# Exercise objective
Please reproduce exactly the line that contains "is a diffeomorphism, and" and every line after it through the end of the records below, adding nothing else.

[Dataset entries]
____

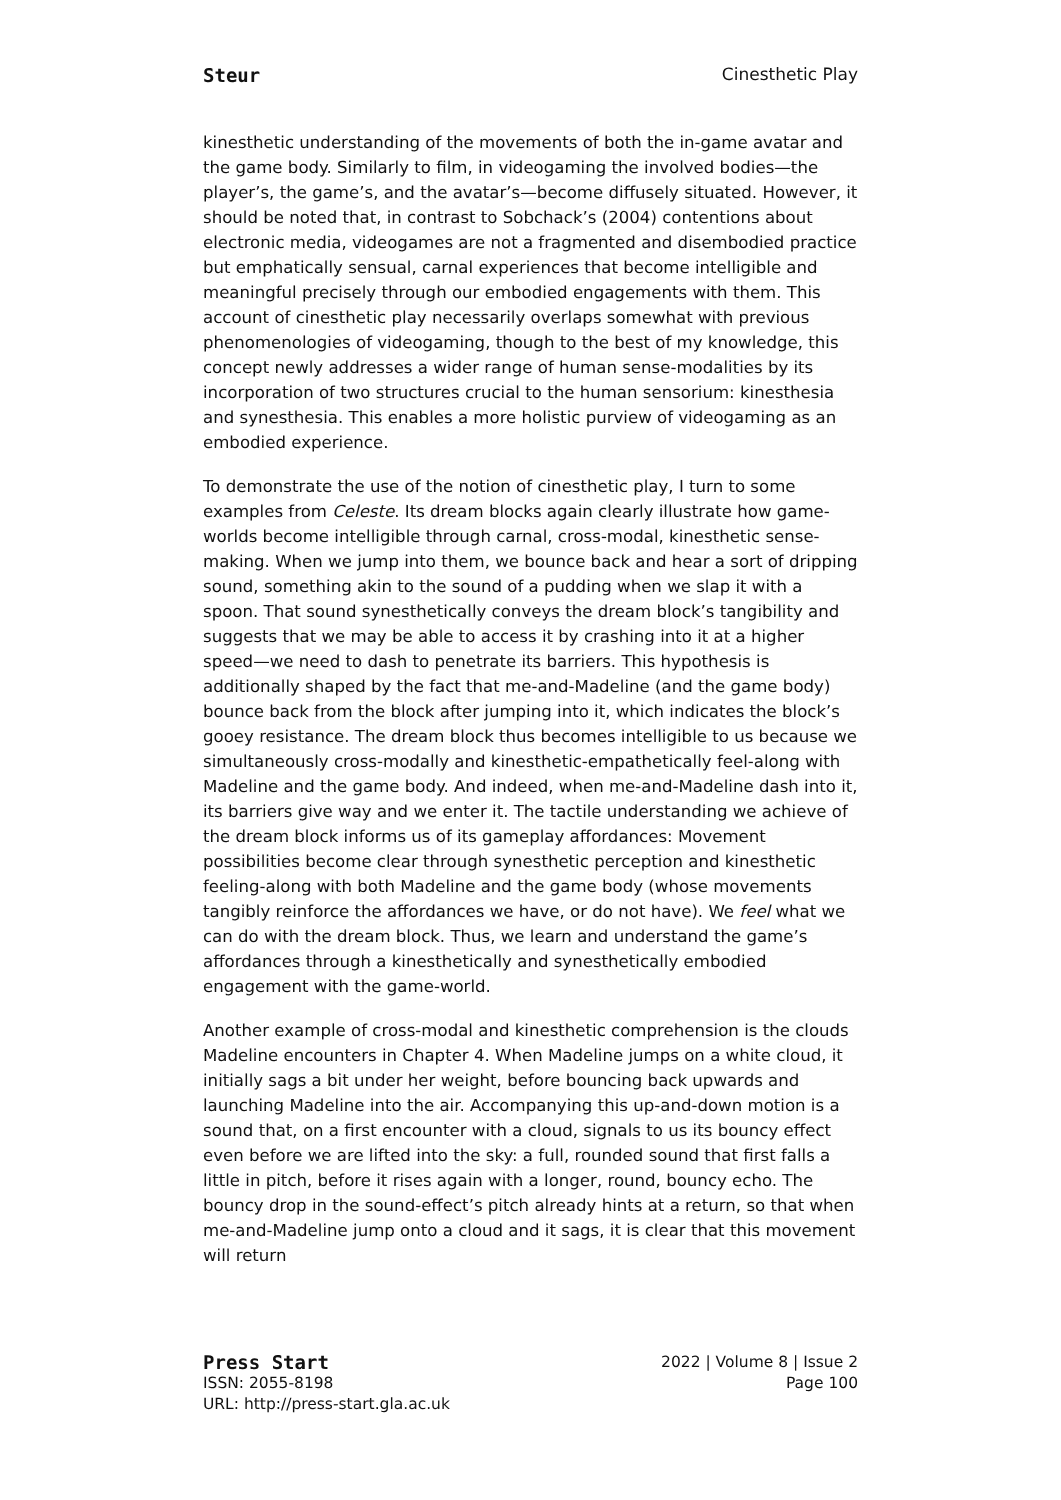Steur Cinesthetic Play
kinesthetic understanding of the movements of both the in-game avatar and the game body. Similarly to film, in videogaming the involved bodies—the player’s, the game’s, and the avatar’s—become diffusely situated. However, it should be noted that, in contrast to Sobchack’s (2004) contentions about electronic media, videogames are not a fragmented and disembodied practice but emphatically sensual, carnal experiences that become intelligible and meaningful precisely through our embodied engagements with them. This account of cinesthetic play necessarily overlaps somewhat with previous phenomenologies of videogaming, though to the best of my knowledge, this concept newly addresses a wider range of human sense-modalities by its incorporation of two structures crucial to the human sensorium: kinesthesia and synesthesia. This enables a more holistic purview of videogaming as an embodied experience.
To demonstrate the use of the notion of cinesthetic play, I turn to some examples from Celeste. Its dream blocks again clearly illustrate how game-worlds become intelligible through carnal, cross-modal, kinesthetic sense-making. When we jump into them, we bounce back and hear a sort of dripping sound, something akin to the sound of a pudding when we slap it with a spoon. That sound synesthetically conveys the dream block’s tangibility and suggests that we may be able to access it by crashing into it at a higher speed—we need to dash to penetrate its barriers. This hypothesis is additionally shaped by the fact that me-and-Madeline (and the game body) bounce back from the block after jumping into it, which indicates the block’s gooey resistance. The dream block thus becomes intelligible to us because we simultaneously cross-modally and kinesthetic-empathetically feel-along with Madeline and the game body. And indeed, when me-and-Madeline dash into it, its barriers give way and we enter it. The tactile understanding we achieve of the dream block informs us of its gameplay affordances: Movement possibilities become clear through synesthetic perception and kinesthetic feeling-along with both Madeline and the game body (whose movements tangibly reinforce the affordances we have, or do not have). We feel what we can do with the dream block. Thus, we learn and understand the game’s affordances through a kinesthetically and synesthetically embodied engagement with the game-world.
Another example of cross-modal and kinesthetic comprehension is the clouds Madeline encounters in Chapter 4. When Madeline jumps on a white cloud, it initially sags a bit under her weight, before bouncing back upwards and launching Madeline into the air. Accompanying this up-and-down motion is a sound that, on a first encounter with a cloud, signals to us its bouncy effect even before we are lifted into the sky: a full, rounded sound that first falls a little in pitch, before it rises again with a longer, round, bouncy echo. The bouncy drop in the sound-effect’s pitch already hints at a return, so that when me-and-Madeline jump onto a cloud and it sags, it is clear that this movement will return
Press Start 2022 | Volume 8 | Issue 2
ISSN: 2055-8198 Page 100
URL: http://press-start.gla.ac.uk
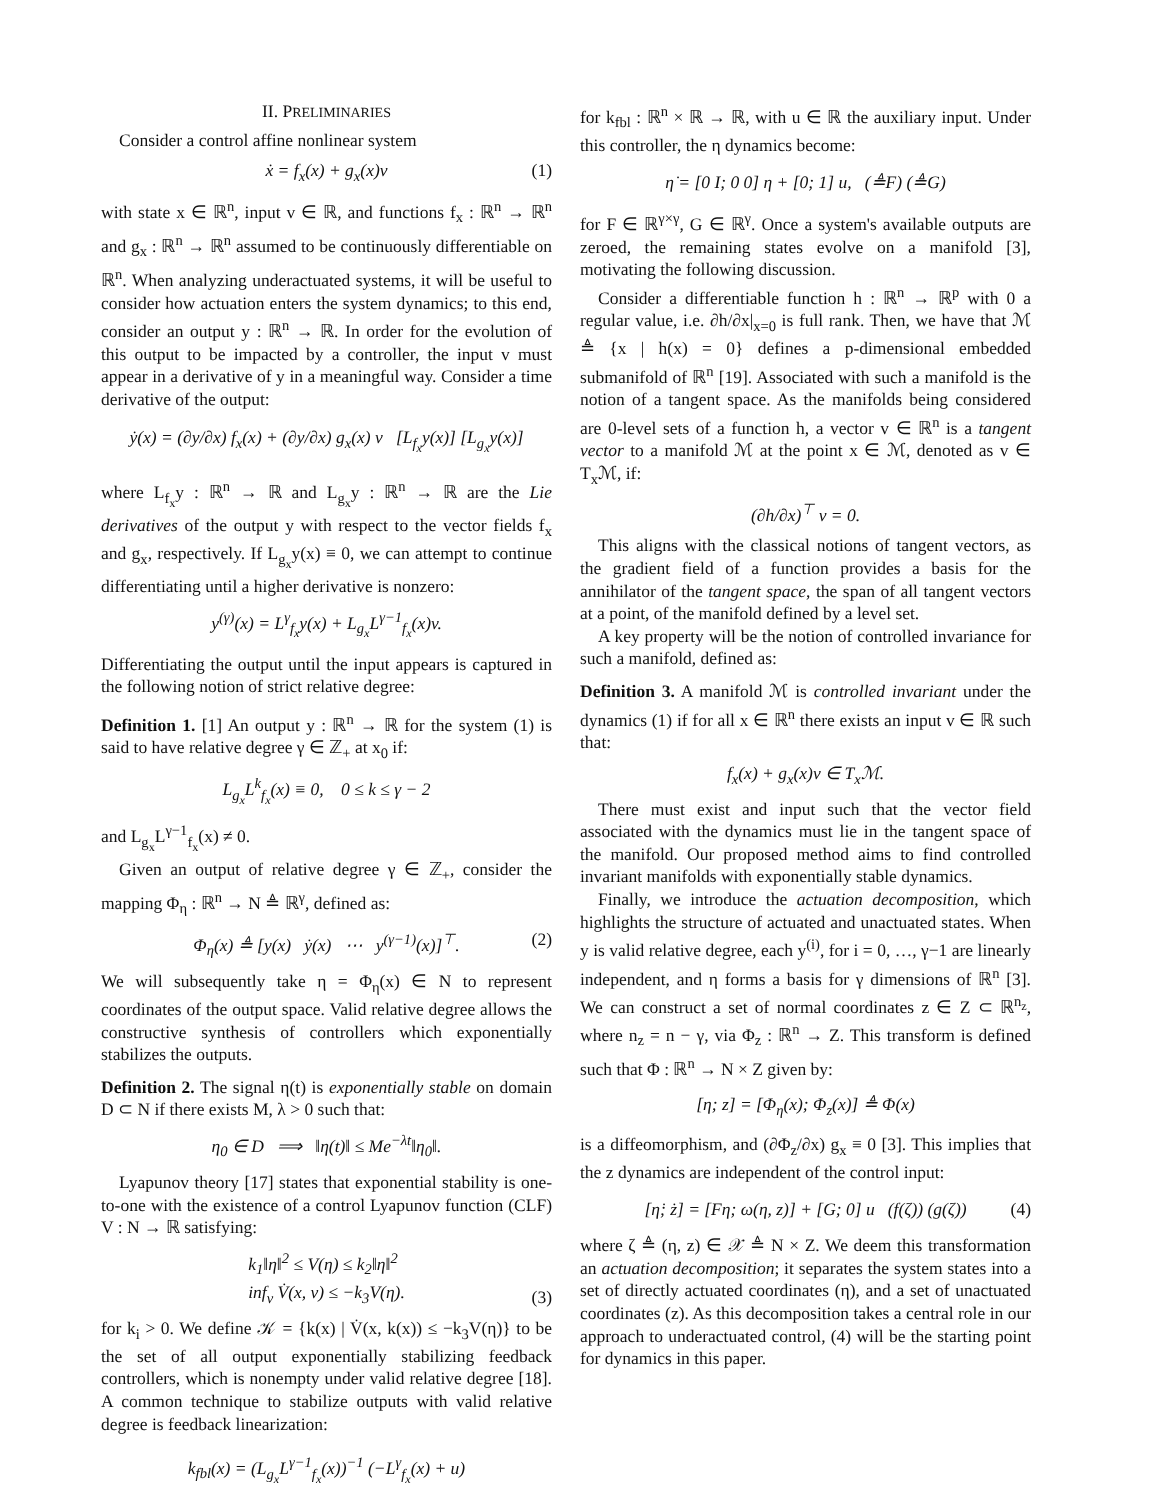II. PRELIMINARIES
Consider a control affine nonlinear system
ẋ = f<sub>x</sub>(x) + g<sub>x</sub>(x)v (1)
with state x ∈ ℝ<sup>n</sup>, input v ∈ ℝ, and functions f<sub>x</sub> : ℝ<sup>n</sup> → ℝ<sup>n</sup> and g<sub>x</sub> : ℝ<sup>n</sup> → ℝ<sup>n</sup> assumed to be continuously differentiable on ℝ<sup>n</sup>. When analyzing underactuated systems, it will be useful to consider how actuation enters the system dynamics; to this end, consider an output y : ℝ<sup>n</sup> → ℝ. In order for the evolution of this output to be impacted by a controller, the input v must appear in a derivative of y in a meaningful way. Consider a time derivative of the output:
ẏ(x) = (∂y/∂x) f<sub>x</sub>(x) + (∂y/∂x) g<sub>x</sub>(x) v [L<sub>f<sub>x</sub></sub>y(x)] [L<sub>g<sub>x</sub></sub>y(x)]
where L<sub>f<sub>x</sub></sub>y : ℝ<sup>n</sup> → ℝ and L<sub>g<sub>x</sub></sub>y : ℝ<sup>n</sup> → ℝ are the Lie derivatives of the output y with respect to the vector fields f<sub>x</sub> and g<sub>x</sub>, respectively. If L<sub>g<sub>x</sub></sub>y(x) ≡ 0, we can attempt to continue differentiating until a higher derivative is nonzero:
y<sup>(γ)</sup>(x) = L<sup>γ</sup><sub>f<sub>x</sub></sub>y(x) + L<sub>g<sub>x</sub></sub>L<sup>γ−1</sup><sub>f<sub>x</sub></sub>(x)v.
Differentiating the output until the input appears is captured in the following notion of strict relative degree:
Definition 1. [1] An output y : ℝ<sup>n</sup> → ℝ for the system (1) is said to have relative degree γ ∈ ℤ<sub>+</sub> at x<sub>0</sub> if:
L<sub>g<sub>x</sub></sub>L<sup>k</sup><sub>f<sub>x</sub></sub>(x) ≡ 0, 0 ≤ k ≤ γ − 2
and L<sub>g<sub>x</sub></sub>L<sup>γ−1</sup><sub>f<sub>x</sub></sub>(x) ≠ 0.
Given an output of relative degree γ ∈ ℤ<sub>+</sub>, consider the mapping Φ<sub>η</sub> : ℝ<sup>n</sup> → N ≜ ℝ<sup>γ</sup>, defined as:
Φ<sub>η</sub>(x) ≜ [y(x) ẏ(x) ⋯ y<sup>(γ−1)</sup>(x)]<sup>⊤</sup>. (2)
We will subsequently take η = Φ<sub>η</sub>(x) ∈ N to represent coordinates of the output space. Valid relative degree allows the constructive synthesis of controllers which exponentially stabilizes the outputs.
Definition 2. The signal η(t) is exponentially stable on domain D ⊂ N if there exists M, λ > 0 such that:
η<sub>0</sub> ∈ D ⟹ ‖η(t)‖ ≤ Me<sup>−λt</sup>‖η<sub>0</sub>‖.
Lyapunov theory [17] states that exponential stability is one-to-one with the existence of a control Lyapunov function (CLF) V : N → ℝ satisfying:
k<sub>1</sub>‖η‖<sup>2</sup> ≤ V(η) ≤ k<sub>2</sub>‖η‖<sup>2</sup>
inf<sub>v</sub> V̇(x, v) ≤ −k<sub>3</sub>V(η).
(3)
for k<sub>i</sub> > 0. We define 𝒦 = {k(x) | V̇(x, k(x)) ≤ −k<sub>3</sub>V(η)} to be the set of all output exponentially stabilizing feedback controllers, which is nonempty under valid relative degree [18]. A common technique to stabilize outputs with valid relative degree is feedback linearization:
k<sub>fbl</sub>(x) = (L<sub>g<sub>x</sub></sub>L<sup>γ−1</sup><sub>f<sub>x</sub></sub>(x))<sup>−1</sup> (−L<sup>γ</sup><sub>f<sub>x</sub></sub>(x) + u)
for k<sub>fbl</sub> : ℝ<sup>n</sup> × ℝ → ℝ, with u ∈ ℝ the auxiliary input. Under this controller, the η dynamics become:
η̇ = [0 I; 0 0] η + [0; 1] u, (≜F) (≜G)
for F ∈ ℝ<sup>γ×γ</sup>, G ∈ ℝ<sup>γ</sup>. Once a system's available outputs are zeroed, the remaining states evolve on a manifold [3], motivating the following discussion.
Consider a differentiable function h : ℝ<sup>n</sup> → ℝ<sup>p</sup> with 0 a regular value, i.e. ∂h/∂x|<sub>x=0</sub> is full rank. Then, we have that ℳ ≜ {x | h(x) = 0} defines a p-dimensional embedded submanifold of ℝ<sup>n</sup> [19]. Associated with such a manifold is the notion of a tangent space. As the manifolds being considered are 0-level sets of a function h, a vector v ∈ ℝ<sup>n</sup> is a tangent vector to a manifold ℳ at the point x ∈ ℳ, denoted as v ∈ T<sub>x</sub>ℳ, if:
(∂h/∂x)<sup>⊤</sup> v = 0.
This aligns with the classical notions of tangent vectors, as the gradient field of a function provides a basis for the annihilator of the tangent space, the span of all tangent vectors at a point, of the manifold defined by a level set.
A key property will be the notion of controlled invariance for such a manifold, defined as:
Definition 3. A manifold ℳ is controlled invariant under the dynamics (1) if for all x ∈ ℝ<sup>n</sup> there exists an input v ∈ ℝ such that:
f<sub>x</sub>(x) + g<sub>x</sub>(x)v ∈ T<sub>x</sub>ℳ.
There must exist and input such that the vector field associated with the dynamics must lie in the tangent space of the manifold. Our proposed method aims to find controlled invariant manifolds with exponentially stable dynamics.
Finally, we introduce the actuation decomposition, which highlights the structure of actuated and unactuated states. When y is valid relative degree, each y<sup>(i)</sup>, for i = 0, …, γ−1 are linearly independent, and η forms a basis for γ dimensions of ℝ<sup>n</sup> [3]. We can construct a set of normal coordinates z ∈ Z ⊂ ℝ<sup>n<sub>z</sub></sup>, where n<sub>z</sub> = n − γ, via Φ<sub>z</sub> : ℝ<sup>n</sup> → Z. This transform is defined such that Φ : ℝ<sup>n</sup> → N × Z given by:
[η; z] = [Φ<sub>η</sub>(x); Φ<sub>z</sub>(x)] ≜ Φ(x)
is a diffeomorphism, and (∂Φ<sub>z</sub>/∂x) g<sub>x</sub> ≡ 0 [3]. This implies that the z dynamics are independent of the control input:
[η̇; ż] = [Fη; ω(η, z)] + [G; 0] u (f(ζ)) (g(ζ)) (4)
where ζ ≜ (η, z) ∈ 𝒳 ≜ N × Z. We deem this transformation an actuation decomposition; it separates the system states into a set of directly actuated coordinates (η), and a set of unactuated coordinates (z). As this decomposition takes a central role in our approach to underactuated control, (4) will be the starting point for dynamics in this paper.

____

# Expected answer
is a diffeomorphism, and (∂Φ<sub>z</sub>/∂x) g<sub>x</sub> ≡ 0 [3]. This implies that the z dynamics are independent of the control input:
[η̇; ż] = [Fη; ω(η, z)] + [G; 0] u (f(ζ)) (g(ζ)) (4)
where ζ ≜ (η, z) ∈ 𝒳 ≜ N × Z. We deem this transformation an actuation decomposition; it separates the system states into a set of directly actuated coordinates (η), and a set of unactuated coordinates (z). As this decomposition takes a central role in our approach to underactuated control, (4) will be the starting point for dynamics in this paper.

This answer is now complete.